The other thing that comes to mind is how these laws have not been challenged in court. Even in our degenerate times, due process is enforced. Stealing someone’s property and making them sue to get it back should never stand in court. We’re a mess as a country, but we’re not North Korea. At the minimum, the state should be required to get permission from the court to seize property. In this case that would probably have stopped the whole thing before it got to the search.
Finally, later in the story the cops raid the guy’s home and find weed. They charge him with possession and a stack of other crimes that are all the same thing. Sandbagging has gone so far out of control even misdemeanor offense end up filling a page of the charging document. Come to find out they had a permit to grow their own weed. This is what we see all the time now. Charge/arrest first and force the citizen to prove they are innocent. We are now government by highway men.
I travel quite a bit and have been stopped many times for no reason other than to be searched. The cops always say the exact same words: “Do you mind if I search your car?” That line must work on almost everybody since every damned one of them gets confused when I refuse to consent to the search.

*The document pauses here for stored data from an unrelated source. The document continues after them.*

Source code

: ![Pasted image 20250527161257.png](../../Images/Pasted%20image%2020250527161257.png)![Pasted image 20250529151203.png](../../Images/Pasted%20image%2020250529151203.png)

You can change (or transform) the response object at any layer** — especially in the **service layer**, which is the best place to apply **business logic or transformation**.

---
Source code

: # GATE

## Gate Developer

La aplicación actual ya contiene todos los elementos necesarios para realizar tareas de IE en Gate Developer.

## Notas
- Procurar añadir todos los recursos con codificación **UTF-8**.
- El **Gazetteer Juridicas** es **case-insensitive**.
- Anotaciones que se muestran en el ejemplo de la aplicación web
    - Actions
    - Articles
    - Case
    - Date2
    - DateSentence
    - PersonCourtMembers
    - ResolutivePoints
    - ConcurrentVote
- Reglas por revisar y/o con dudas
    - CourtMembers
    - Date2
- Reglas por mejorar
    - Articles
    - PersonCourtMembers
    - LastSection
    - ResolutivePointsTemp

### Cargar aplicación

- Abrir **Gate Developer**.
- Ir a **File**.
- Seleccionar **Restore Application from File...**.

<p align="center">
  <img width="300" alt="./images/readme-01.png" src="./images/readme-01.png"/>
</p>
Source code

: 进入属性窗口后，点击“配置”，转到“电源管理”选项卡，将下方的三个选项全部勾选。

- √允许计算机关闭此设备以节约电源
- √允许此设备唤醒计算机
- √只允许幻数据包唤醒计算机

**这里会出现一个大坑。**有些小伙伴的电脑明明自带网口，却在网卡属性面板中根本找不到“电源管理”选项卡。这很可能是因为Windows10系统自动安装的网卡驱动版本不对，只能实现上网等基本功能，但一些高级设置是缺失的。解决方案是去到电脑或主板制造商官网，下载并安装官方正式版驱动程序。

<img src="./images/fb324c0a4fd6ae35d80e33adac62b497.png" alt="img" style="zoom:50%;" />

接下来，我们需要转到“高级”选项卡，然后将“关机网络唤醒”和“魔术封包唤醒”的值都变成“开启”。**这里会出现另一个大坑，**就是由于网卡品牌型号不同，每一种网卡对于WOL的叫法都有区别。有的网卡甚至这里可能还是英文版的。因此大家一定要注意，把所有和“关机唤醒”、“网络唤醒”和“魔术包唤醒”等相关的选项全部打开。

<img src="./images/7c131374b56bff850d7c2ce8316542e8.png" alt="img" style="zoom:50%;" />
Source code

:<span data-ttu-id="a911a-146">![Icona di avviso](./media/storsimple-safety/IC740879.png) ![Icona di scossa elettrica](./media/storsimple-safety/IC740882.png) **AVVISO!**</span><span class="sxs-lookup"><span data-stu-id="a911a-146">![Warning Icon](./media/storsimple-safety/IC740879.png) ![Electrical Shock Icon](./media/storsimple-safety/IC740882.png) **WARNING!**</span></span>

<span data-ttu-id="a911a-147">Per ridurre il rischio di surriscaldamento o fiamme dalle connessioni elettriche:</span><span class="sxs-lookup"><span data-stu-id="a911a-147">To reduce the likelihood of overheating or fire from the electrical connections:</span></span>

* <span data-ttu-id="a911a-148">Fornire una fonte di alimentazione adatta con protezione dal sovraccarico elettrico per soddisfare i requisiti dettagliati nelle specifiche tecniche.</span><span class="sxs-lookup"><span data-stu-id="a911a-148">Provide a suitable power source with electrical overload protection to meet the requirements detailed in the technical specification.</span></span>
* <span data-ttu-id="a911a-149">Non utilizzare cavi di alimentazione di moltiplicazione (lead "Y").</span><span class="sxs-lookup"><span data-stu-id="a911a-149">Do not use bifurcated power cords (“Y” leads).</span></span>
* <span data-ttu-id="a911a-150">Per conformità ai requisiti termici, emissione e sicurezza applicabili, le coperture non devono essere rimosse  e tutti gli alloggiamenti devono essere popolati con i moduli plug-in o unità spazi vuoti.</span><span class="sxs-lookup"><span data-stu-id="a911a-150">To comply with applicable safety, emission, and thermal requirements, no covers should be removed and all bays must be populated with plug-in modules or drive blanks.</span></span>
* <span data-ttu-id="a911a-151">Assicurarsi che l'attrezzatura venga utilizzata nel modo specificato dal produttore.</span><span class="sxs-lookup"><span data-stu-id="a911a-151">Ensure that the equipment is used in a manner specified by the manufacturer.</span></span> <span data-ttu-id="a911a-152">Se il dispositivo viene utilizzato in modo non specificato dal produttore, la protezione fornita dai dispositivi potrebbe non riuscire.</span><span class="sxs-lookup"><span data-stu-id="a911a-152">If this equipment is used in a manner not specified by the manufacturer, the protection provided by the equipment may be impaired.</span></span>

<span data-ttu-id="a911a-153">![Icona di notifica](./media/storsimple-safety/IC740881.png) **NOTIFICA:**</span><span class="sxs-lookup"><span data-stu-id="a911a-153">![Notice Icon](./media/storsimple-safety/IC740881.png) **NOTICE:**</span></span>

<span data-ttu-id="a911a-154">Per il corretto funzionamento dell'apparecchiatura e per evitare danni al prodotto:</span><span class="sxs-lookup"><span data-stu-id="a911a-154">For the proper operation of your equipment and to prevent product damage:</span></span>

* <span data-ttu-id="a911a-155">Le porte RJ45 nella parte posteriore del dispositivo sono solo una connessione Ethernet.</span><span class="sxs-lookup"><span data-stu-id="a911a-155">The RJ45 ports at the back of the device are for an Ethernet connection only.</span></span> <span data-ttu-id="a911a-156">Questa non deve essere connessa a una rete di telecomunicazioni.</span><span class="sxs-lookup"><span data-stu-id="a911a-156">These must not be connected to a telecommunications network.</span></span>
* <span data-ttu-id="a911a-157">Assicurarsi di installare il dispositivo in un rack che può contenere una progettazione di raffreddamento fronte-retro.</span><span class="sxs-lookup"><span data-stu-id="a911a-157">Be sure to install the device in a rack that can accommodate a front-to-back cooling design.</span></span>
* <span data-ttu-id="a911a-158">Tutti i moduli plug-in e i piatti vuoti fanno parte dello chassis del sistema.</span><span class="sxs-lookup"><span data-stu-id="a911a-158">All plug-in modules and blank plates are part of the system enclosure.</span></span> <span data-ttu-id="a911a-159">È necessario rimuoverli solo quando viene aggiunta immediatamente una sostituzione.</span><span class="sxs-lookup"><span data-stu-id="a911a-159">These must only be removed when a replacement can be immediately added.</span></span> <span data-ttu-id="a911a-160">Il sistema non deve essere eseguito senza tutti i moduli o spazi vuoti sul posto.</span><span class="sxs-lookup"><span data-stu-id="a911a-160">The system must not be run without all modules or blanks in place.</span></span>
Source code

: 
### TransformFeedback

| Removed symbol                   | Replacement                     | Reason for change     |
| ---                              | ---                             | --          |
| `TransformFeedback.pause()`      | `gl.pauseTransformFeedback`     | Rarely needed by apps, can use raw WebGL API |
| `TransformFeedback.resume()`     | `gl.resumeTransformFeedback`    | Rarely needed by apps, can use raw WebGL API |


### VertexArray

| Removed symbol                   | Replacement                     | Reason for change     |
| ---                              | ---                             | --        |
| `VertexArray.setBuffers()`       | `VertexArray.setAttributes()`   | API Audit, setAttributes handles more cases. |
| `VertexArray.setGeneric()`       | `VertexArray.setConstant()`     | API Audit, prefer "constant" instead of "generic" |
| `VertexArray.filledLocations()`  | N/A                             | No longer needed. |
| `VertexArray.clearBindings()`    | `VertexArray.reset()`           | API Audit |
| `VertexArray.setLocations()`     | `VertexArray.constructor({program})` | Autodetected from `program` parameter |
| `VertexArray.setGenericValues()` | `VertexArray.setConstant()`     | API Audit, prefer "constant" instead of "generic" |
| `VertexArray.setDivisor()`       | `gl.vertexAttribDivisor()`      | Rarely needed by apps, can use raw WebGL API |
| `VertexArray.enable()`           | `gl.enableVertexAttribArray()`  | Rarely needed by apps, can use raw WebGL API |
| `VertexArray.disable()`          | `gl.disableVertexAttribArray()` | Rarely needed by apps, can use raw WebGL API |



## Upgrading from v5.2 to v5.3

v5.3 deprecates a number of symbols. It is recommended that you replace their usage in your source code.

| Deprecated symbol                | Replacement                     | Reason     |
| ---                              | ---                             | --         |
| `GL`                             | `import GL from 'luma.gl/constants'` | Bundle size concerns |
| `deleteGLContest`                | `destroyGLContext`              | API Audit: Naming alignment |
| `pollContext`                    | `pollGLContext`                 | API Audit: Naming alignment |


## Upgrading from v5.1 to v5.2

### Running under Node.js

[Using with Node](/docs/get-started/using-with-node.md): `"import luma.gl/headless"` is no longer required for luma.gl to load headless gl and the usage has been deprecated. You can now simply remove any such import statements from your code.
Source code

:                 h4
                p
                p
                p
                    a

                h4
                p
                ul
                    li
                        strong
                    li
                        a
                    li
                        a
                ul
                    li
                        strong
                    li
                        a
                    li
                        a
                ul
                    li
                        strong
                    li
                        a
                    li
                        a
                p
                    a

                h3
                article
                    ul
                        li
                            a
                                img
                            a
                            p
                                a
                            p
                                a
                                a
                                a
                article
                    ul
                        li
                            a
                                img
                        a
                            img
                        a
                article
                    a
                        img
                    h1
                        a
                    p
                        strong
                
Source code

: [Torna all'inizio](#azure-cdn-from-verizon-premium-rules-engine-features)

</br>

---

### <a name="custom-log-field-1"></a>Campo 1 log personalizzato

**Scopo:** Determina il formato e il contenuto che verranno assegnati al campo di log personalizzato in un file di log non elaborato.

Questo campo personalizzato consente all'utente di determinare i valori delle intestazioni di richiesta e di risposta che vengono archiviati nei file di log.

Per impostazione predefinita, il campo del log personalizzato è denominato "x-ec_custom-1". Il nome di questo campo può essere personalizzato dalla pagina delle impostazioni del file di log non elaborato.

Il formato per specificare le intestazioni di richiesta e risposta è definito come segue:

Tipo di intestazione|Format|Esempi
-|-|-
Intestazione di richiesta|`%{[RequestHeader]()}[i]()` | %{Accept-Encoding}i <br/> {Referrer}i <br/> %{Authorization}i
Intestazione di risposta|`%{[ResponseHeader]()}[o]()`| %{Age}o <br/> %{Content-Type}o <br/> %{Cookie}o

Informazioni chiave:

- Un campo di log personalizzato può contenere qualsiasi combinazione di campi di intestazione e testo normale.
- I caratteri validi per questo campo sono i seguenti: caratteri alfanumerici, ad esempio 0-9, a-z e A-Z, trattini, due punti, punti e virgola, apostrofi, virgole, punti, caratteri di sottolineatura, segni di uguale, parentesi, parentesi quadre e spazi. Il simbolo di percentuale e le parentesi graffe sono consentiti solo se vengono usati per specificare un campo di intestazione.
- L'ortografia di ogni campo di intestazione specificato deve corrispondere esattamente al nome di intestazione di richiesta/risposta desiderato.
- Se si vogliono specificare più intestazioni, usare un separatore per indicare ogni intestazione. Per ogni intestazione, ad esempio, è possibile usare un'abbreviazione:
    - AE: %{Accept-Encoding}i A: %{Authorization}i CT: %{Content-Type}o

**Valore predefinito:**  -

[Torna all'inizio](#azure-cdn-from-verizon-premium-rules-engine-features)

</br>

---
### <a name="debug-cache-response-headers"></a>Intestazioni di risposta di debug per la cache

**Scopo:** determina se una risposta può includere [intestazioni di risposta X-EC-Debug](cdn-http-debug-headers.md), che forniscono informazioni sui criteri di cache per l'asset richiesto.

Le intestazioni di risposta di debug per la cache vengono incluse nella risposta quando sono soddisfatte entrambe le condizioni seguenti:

Either South Australian police are so clean that pinching some booze and laptops from drug-dealers is a massive no-no or the guys that are investigated have not been handing along their piece of the action.
http://www.theguardian.com/australia-news/2014/oct/13/six-south-australian-police-officers-arrested-in-corruption-investigation
“It showed that the motorists were detained for a violation they did not commit — a failure to signal during a lane change — and authorities were compelled to return 90 percent of the money.”
This is outrageous. No crime committed–as if changing lanes without signalling could be a crime–and they lose ten grand? There has to be more to the story but whatever happened to “fruit of the poisonous tree?”
So much of policing today revolves around stopping people in their cars. I guess it’s a relatively safe and effortless way to make a buck.
I haven’t been a big fan of the notion of driver-less cars, but they might have an interesting side effect. Presuming that driver-less cars are built to adhere strictly to the rules of the road, police forces may find their cash-cow gutted.
Re: the prettification of mundane job descriptions. My favourite takedown of this trend was something I read long ago: “A garbage man will smell the same, though we pass a law requiring us to call him Philosopher King.”
I got my drivers license in 1958. I do a lot of driving in the mid-Atlantic region. Back roads are my favorite, but some trips require toll roads and interstates. Equipped with a performance enhanced HEMI powered pickup truck, the most reliable radar/laser detector and millions of miles under my belt, I haven’t had a traffic stop in decades. Until…three weeks ago traveling East around Carlyle on the Pennsylvania Turnpike I was nabbed. The trooper approached the driver’s window and said: “Sir, this stop is being recorded on audio and video. The speed limit is 70, you were going 86.… Read more »
PA is outlandish with the fees. I got hit the same way years back. They had a group of trainees running a radar trap at the bottom of a hill. They pulled over at least twenty cars while I was getting my $150 warning. It is highway robbery.